National Health Facility Survey on the Quality of Outpatient Primary Child Health Care Services", Morocco, October – December 2007
The report on the “National Health Facility Survey on the Quality of Outpatient Primary Child Health Care Services" (IMCI Health facility Survey) conducted in Morocco at the end of 2007 is now available on this website, together with the survey instruments and adapted guidelines. Conducted after seven years of expanded implementation of the Integrated Management of Child Health (IMCI) strategy in the country, the survey had the main objective to collect quantitative and qualitative information to assess the quality of outpatient health care services, including both the clinical and health system support components, provided by IMCI-trained staff to sick children below 5 years old at health centres. The survey report provides a wealth of information, critically analyzed, useful to inform planning. It contains a set of few recommendations to improve the quality of primary child care services in the country. The recommendations concern the utilization of primary health care services, improving the policy on medicines to provide equitable access to medicines for children and developing a national child health policy and scaling up IMCI implementation as part of the commitment to Millennium Development Goal 4 on reducing child mortality. The role of IMCI pre-service education is also highlighted.
Yemen accelerates IMCI implementation
The Ministry of Public Health and Population provided a big boost to IMCI implementation in 2008, introducing the strategy in 54 new districts and 653 health facilities, thus reaching in total more than half of PHC facilities in the country. This is the highest IMCI implementation level per year ever accomplished in Yemen since the IMCI strategy was pilot-tested in 3 districts in the country in 2002. The number of PHC mobile teams, including IMCI care and established in 2007 on a trial basis to increase access of underserved populations to quality health services, also increased to 670 in 64 districts. While under-five mortality remains high, data recently released by WHO suggest that the under-five mortality rate has decreased by 42% between 1990 and 2007. Infectious diseases such as pneumonia and diarrhoeal diseases remain leading causes of death in young children in Yemen: accelerating the implementation of existing cost-effective interventions under the IMCI strategy and introduction of IMCI into pre-service education would help the country move closer to its Millennium Development Goal 4 set for 2015 and provide more hopes to its young children.

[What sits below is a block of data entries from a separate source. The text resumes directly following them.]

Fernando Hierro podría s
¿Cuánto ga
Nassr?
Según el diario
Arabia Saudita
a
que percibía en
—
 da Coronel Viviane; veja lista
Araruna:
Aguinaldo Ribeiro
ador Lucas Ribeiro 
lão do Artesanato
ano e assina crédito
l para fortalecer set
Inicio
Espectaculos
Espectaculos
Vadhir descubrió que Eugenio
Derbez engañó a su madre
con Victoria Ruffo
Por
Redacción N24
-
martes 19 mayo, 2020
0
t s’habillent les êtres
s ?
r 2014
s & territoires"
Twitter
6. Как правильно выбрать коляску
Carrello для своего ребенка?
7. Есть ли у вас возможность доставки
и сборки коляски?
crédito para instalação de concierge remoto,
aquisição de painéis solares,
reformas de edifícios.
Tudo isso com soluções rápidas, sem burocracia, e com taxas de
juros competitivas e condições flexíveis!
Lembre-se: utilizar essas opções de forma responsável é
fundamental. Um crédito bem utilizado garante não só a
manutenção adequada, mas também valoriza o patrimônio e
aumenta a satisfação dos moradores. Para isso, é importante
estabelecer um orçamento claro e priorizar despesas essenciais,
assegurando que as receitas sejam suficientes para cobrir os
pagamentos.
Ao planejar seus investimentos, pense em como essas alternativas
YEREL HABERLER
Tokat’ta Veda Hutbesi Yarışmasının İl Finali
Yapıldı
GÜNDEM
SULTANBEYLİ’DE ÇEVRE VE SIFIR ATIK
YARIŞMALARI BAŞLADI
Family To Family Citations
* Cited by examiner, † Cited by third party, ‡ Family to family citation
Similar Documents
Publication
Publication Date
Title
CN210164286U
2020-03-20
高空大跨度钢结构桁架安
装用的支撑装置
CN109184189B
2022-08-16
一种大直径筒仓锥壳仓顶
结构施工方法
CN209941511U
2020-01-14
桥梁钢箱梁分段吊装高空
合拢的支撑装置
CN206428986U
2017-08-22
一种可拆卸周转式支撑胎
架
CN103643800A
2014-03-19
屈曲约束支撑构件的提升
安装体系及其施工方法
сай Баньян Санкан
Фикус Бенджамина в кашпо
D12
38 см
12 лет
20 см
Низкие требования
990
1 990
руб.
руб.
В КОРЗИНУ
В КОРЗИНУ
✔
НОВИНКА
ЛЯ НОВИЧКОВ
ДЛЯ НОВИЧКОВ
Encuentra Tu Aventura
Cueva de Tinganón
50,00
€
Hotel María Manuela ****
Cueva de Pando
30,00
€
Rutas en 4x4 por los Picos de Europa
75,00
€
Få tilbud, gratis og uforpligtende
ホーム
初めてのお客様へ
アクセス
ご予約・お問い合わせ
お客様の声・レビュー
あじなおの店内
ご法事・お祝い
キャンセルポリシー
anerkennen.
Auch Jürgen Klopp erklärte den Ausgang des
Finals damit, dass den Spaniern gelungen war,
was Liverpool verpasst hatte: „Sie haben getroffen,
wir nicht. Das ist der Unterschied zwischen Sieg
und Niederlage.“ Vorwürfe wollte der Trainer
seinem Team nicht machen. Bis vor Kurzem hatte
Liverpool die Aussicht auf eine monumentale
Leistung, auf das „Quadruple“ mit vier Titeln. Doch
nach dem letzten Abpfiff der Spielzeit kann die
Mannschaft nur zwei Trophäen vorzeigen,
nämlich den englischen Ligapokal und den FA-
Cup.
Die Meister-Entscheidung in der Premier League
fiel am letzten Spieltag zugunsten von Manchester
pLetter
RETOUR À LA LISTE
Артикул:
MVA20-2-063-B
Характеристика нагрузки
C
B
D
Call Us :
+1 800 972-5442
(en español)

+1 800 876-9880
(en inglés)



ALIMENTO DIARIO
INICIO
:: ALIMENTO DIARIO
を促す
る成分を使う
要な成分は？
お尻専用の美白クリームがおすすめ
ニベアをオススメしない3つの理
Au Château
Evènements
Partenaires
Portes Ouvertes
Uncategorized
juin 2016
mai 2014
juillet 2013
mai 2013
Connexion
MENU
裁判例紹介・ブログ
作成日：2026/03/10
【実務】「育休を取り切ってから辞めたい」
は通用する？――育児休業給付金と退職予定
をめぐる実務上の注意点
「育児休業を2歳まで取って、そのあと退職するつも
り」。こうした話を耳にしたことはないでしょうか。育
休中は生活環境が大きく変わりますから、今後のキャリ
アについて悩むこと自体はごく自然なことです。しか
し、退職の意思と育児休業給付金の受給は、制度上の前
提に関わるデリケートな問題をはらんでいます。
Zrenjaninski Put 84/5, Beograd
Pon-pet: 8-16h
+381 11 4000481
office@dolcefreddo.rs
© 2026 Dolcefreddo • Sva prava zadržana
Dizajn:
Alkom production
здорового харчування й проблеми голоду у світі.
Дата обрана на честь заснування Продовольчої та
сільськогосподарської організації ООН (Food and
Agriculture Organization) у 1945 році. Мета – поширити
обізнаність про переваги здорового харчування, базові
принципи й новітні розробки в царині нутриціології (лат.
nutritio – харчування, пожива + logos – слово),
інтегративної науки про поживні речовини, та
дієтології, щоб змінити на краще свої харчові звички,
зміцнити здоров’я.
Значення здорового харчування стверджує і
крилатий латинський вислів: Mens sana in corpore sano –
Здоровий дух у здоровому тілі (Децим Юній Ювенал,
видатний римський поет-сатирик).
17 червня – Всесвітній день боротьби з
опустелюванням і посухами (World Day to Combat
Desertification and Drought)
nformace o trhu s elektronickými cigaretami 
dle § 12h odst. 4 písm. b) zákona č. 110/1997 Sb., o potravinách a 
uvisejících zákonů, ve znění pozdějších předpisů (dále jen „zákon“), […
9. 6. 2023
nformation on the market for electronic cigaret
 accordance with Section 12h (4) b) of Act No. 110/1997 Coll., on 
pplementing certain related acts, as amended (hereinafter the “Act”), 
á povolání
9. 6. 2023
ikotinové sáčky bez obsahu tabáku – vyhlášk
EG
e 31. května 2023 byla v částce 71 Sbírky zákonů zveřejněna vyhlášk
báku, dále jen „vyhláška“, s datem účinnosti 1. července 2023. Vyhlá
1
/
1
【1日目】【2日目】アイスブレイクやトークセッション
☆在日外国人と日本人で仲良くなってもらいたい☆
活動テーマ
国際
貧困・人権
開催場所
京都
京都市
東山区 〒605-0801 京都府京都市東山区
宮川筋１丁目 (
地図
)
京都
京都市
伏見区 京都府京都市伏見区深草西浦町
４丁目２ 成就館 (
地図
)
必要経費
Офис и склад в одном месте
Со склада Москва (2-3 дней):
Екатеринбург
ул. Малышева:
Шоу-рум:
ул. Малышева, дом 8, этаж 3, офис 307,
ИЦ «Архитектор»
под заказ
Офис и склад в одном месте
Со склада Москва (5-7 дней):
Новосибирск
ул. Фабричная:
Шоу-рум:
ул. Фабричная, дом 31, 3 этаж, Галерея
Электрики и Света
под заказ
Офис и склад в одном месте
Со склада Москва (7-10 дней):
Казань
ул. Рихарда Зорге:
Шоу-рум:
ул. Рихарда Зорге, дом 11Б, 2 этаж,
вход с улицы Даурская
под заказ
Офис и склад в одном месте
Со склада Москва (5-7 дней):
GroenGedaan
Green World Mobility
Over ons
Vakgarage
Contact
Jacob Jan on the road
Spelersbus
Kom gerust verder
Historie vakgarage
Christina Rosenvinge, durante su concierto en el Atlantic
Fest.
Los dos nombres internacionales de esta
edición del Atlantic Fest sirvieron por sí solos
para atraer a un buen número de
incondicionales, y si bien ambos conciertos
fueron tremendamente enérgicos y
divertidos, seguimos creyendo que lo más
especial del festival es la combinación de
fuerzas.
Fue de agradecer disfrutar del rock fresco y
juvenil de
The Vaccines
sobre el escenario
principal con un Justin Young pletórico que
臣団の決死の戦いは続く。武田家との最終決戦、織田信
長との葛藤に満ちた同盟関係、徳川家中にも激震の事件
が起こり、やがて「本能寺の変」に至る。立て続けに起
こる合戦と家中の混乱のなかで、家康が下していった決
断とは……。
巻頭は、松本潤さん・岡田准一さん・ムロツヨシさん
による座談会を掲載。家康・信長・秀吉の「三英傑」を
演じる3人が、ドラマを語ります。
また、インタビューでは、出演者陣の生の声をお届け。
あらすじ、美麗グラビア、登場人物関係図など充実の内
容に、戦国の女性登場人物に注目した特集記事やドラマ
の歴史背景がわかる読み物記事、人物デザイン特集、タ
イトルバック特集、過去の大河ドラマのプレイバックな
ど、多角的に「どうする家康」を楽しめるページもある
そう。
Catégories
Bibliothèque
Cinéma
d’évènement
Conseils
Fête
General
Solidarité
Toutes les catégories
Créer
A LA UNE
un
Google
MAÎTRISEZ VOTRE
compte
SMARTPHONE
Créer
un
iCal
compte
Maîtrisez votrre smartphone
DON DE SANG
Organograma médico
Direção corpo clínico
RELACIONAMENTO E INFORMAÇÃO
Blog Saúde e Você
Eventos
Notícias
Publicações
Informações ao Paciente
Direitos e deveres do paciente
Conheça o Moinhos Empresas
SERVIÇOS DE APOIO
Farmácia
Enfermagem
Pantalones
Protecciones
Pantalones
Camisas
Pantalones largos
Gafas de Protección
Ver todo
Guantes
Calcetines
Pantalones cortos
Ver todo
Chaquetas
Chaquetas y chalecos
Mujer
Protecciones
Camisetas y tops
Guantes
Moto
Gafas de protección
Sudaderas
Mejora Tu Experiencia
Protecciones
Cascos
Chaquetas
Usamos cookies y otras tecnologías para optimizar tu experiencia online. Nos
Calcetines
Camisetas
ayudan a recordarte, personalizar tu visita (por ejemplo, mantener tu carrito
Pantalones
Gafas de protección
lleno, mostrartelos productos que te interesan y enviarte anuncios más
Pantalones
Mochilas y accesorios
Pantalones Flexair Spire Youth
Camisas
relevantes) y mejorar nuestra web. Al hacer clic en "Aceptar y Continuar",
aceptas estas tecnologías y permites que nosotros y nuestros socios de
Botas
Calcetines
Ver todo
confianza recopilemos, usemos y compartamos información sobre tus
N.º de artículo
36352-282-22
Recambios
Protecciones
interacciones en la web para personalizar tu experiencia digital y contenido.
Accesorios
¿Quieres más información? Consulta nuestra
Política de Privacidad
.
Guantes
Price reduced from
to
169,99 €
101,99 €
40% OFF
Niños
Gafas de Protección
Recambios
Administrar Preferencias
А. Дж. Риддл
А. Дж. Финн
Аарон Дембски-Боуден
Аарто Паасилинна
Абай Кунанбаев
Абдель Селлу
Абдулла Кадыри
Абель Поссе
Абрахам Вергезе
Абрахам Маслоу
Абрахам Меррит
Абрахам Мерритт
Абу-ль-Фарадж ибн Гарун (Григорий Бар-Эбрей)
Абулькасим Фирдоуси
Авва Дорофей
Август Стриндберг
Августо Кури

Progress toward MDG 4 in the Eastern Mediterranean Region
An estimated 1.2 million deaths occurred in children under-5 in the Eastern Mediterranean Region in 2007, a 26% decline from the 1990 level. Four countries (Egypt , Morocco , Oman and Tunisia) are close to achieving MDG 4, having reduced their under-5 mortality rate by 60% or more during the same period; many others are on track to achieve the goal by 2015 if current trends continue. Of concern are 6 out of 8 countries, most plagued by conflict, in which the under-5 mortality rate has decreased by less than a third in the 17-year period and remains high, namely Afghanistan, Djibouti, Iraq, Pakistan, Somalia and Sudan. Close to a million deaths occurred among under-5 children in these countries in 2007, almost 80% of all under-5 deaths in the Region. The challenge of achieving MDG 4 in these countries is substantial. Detailed information on mortality rates and trends by country, based on the World Health Statistics, WHO, 2009, is presented in tables and illustrated with graphs in the section on "Data and statistics: Under five mortality and its causes".